A D.C. federal judge upheld Friday the Trump administration’s expansion of short-term health insurance, which offers Americans a more affordable alternative to high-cost Obamacare plans.
D.C. District Court Judge Richard Leon upheld Trump’s expansion of short-term health insurance plans, which are less expensive compared to Obamacare plans. The Department of Health and Human Services (HHS) in 2018 expanded short-term plans to offer Americans more affordable options.
Short-terms plans cost less than Obamacare plans because federal statute does not require the insurance plans to comply with all of Obamacare’s onerous insurance regulations, thus they serve as a good alternative for many younger and healthier Americans.
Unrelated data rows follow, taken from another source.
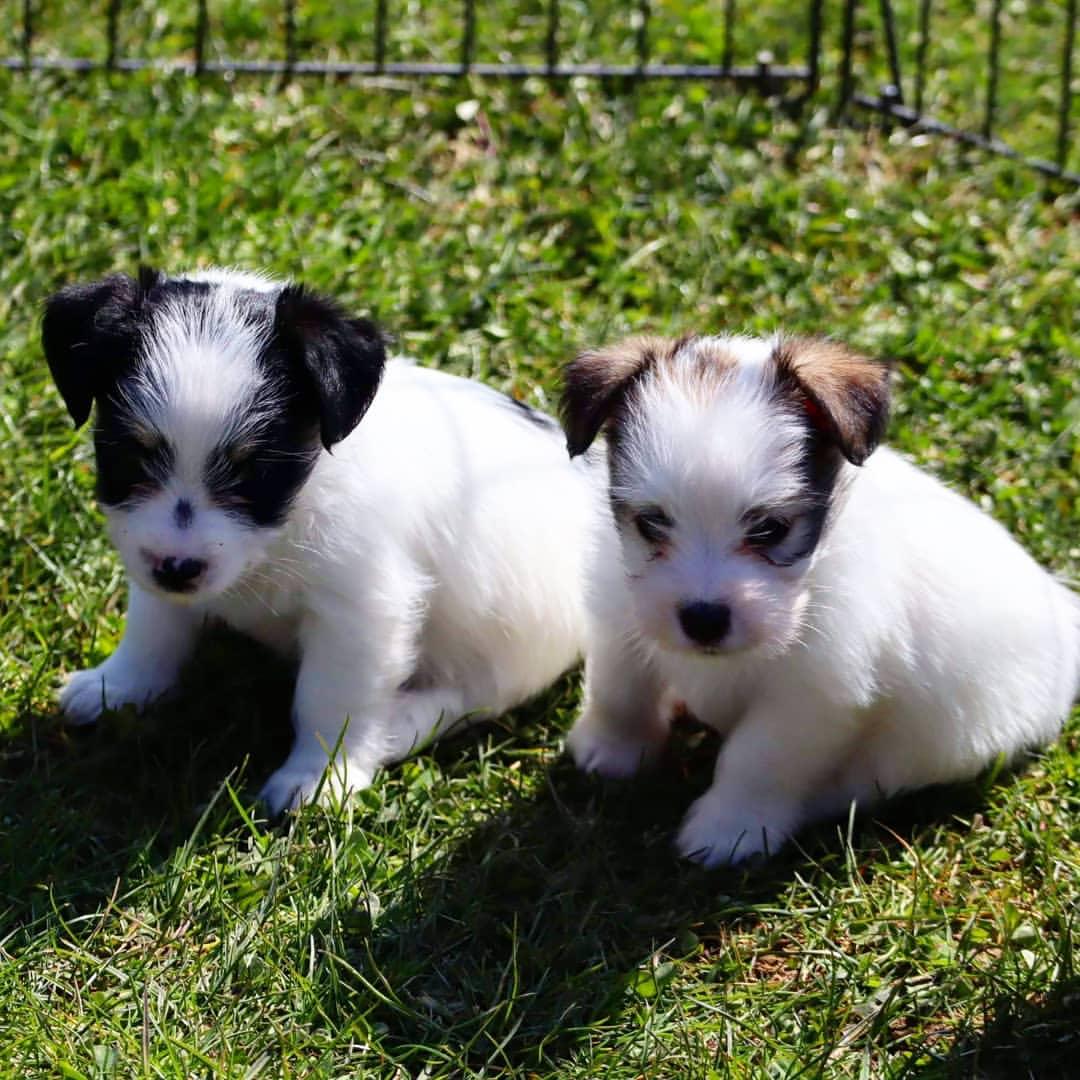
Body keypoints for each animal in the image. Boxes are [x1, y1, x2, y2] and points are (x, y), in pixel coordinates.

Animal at [44, 267, 600, 812]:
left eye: (256, 471)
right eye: (131, 456)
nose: (177, 569)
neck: (289, 521)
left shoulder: (360, 613)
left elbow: (329, 698)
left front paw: (319, 777)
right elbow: (152, 628)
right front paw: (117, 686)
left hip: (516, 644)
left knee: (471, 696)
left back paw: (398, 724)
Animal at [561, 332, 1080, 864]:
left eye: (770, 528)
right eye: (651, 523)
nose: (703, 620)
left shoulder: (810, 694)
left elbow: (758, 758)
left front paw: (730, 830)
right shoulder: (620, 619)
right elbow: (620, 690)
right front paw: (611, 749)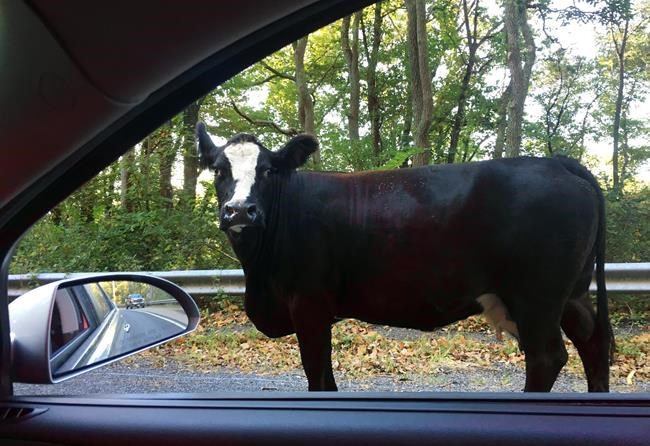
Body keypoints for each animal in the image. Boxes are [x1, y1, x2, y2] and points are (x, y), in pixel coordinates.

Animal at [196, 122, 613, 392]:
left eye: (267, 171)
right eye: (217, 170)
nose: (239, 210)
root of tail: (555, 161)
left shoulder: (309, 304)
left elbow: (317, 376)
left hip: (536, 296)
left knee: (547, 357)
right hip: (570, 293)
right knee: (594, 342)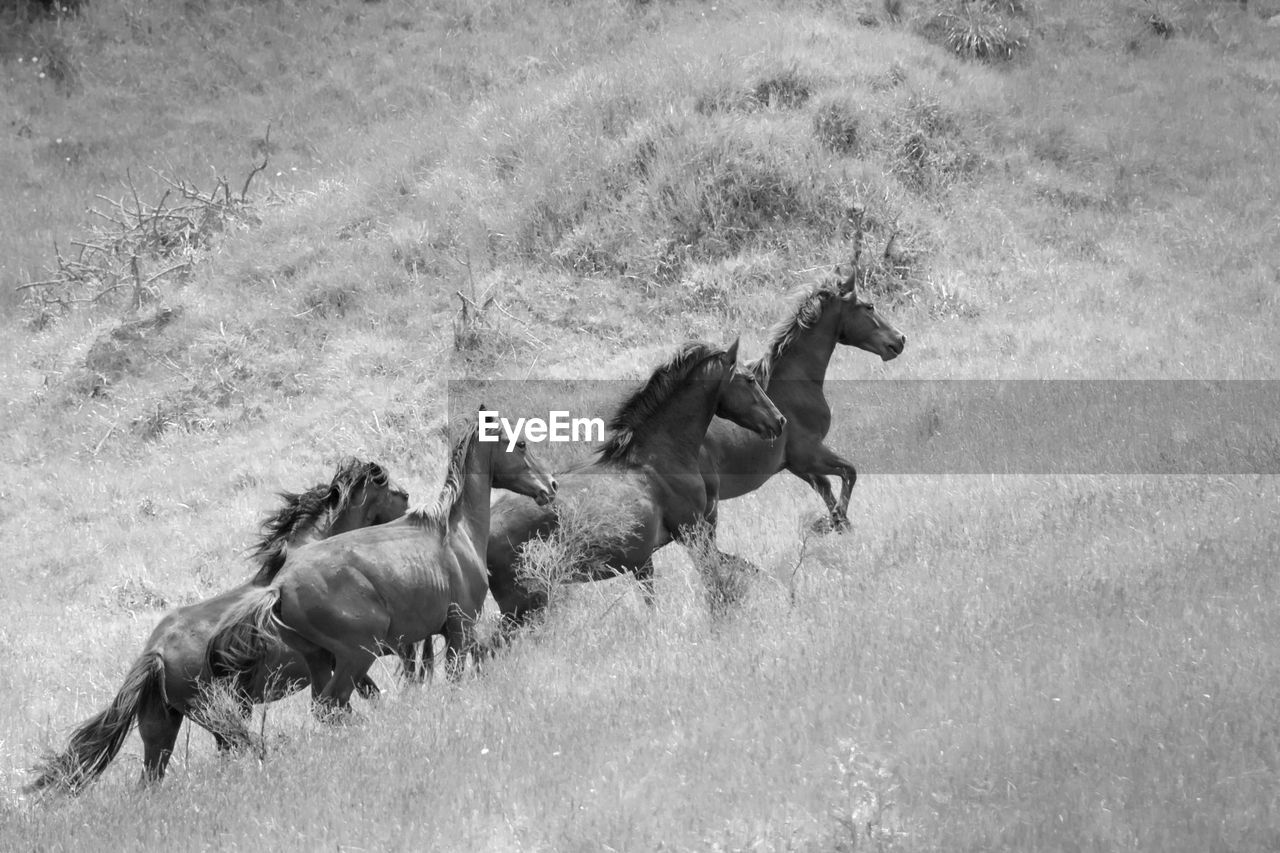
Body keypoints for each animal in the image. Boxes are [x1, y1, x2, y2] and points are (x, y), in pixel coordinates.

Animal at [26, 458, 409, 788]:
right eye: (391, 490)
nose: (408, 503)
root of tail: (155, 653)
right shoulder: (337, 656)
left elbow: (367, 692)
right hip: (221, 715)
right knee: (245, 746)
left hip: (163, 726)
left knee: (152, 780)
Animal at [204, 409, 555, 722]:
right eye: (521, 444)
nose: (550, 485)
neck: (456, 530)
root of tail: (279, 588)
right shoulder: (460, 626)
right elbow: (456, 677)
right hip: (357, 655)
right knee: (332, 704)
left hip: (320, 659)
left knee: (325, 707)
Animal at [483, 335, 783, 622]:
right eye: (750, 379)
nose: (779, 421)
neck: (659, 459)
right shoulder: (694, 534)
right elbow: (720, 584)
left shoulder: (653, 557)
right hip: (523, 603)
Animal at [701, 267, 911, 532]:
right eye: (869, 306)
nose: (900, 339)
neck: (794, 385)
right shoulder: (809, 452)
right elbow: (849, 473)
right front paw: (832, 521)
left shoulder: (796, 465)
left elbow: (826, 488)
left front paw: (838, 525)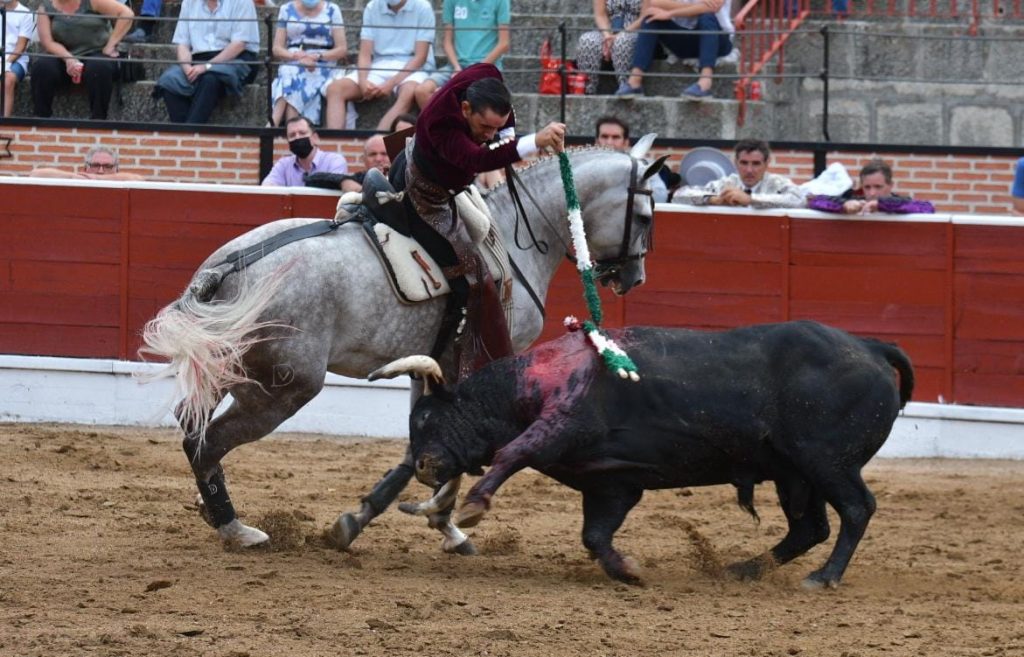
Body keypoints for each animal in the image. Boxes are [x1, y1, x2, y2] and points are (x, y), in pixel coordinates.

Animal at [142, 139, 663, 552]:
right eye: (644, 215)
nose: (635, 278)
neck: (514, 240)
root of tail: (228, 268)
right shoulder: (474, 367)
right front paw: (406, 520)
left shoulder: (429, 365)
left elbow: (424, 443)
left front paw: (436, 524)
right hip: (282, 390)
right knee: (209, 441)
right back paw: (235, 528)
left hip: (224, 367)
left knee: (193, 427)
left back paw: (212, 507)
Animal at [372, 319, 917, 585]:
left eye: (425, 419)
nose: (423, 467)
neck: (521, 387)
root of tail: (870, 347)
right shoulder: (610, 483)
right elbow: (594, 535)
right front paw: (628, 572)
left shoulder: (561, 425)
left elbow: (512, 453)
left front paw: (474, 505)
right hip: (794, 474)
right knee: (810, 527)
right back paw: (744, 570)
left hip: (826, 462)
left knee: (856, 509)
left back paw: (824, 577)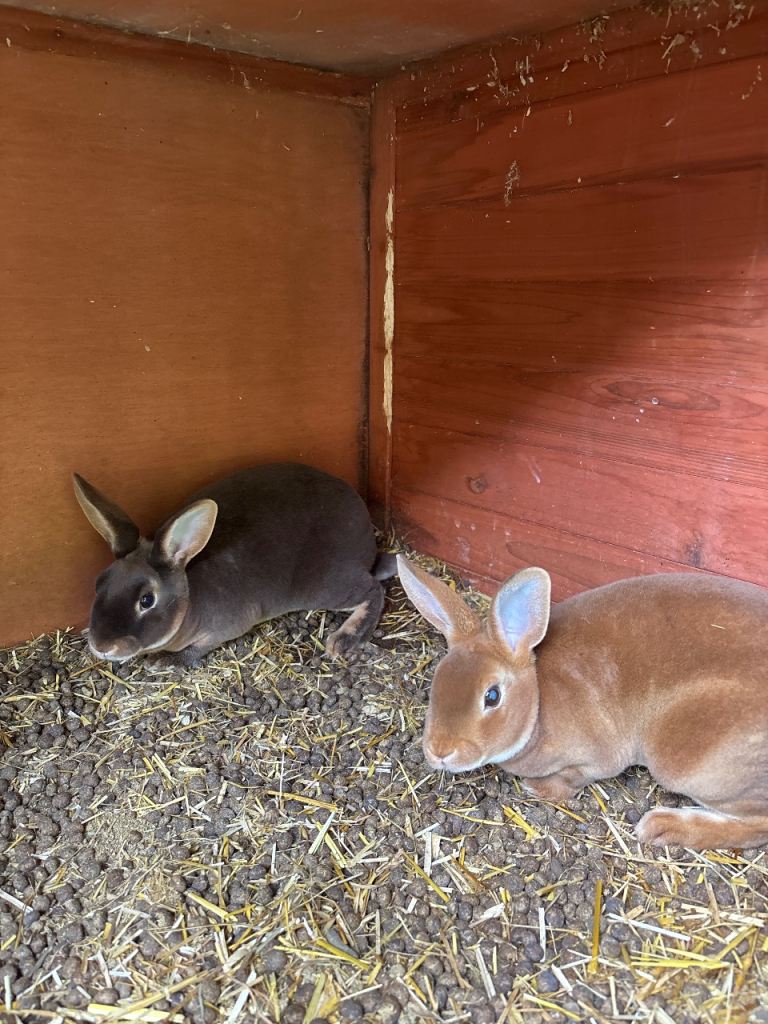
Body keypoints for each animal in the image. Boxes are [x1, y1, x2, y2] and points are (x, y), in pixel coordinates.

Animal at [72, 463, 396, 667]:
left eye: (147, 600)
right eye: (99, 583)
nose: (102, 647)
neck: (190, 600)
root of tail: (367, 540)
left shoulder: (225, 627)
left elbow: (199, 649)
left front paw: (164, 661)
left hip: (323, 584)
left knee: (373, 591)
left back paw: (344, 639)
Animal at [397, 555, 768, 850]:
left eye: (492, 696)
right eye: (436, 683)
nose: (440, 751)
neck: (538, 700)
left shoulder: (596, 759)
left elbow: (573, 780)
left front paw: (537, 787)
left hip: (686, 760)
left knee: (757, 824)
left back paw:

The Trump administration’s rule allowed Americans to purchase short-term plans for up to 364 days and renew the plans for up to three years. The Barack Obama administration curbed these rules to encourage Americans to purchase Obamacare;
Several states such as Maryland, Delaware, California, and Washington have implemented rules to prohibit insurers from issuing short-term plans for longer than three months. Other states have also issued rules to block short-term plans’ renewability.
One study commissioned by the Foundation for Government Accountability (FGA) found that short-term health insurance plans could cost 80 percent less than Obamacare “bronze” plans, which are the cheapest Obamacare plans.
When the president signed the executive order expanding Association Health Plans and short-term plans, Sen. Rand Paul (R-KY) praised the order as “the biggest free-market reform of health care in a generation.”
The Trump administration also recently expanded health reimbursement accounts (HRAs), which will help small and medium-sized businesses offer health insurance to their employees. The administration estimates that up to 800,000 employers, and more than 11 million workers and family members will benefit from the healthcare expansion.
Trump’s latest healthcare reform arises as he promised Republicans will become the party of “health care.”
The case is Association for Community Affiliated Plans et al. v. United States Department of Treasury, No. 1:18-cv-2133 in the U.S. District Court for the District of Columbia.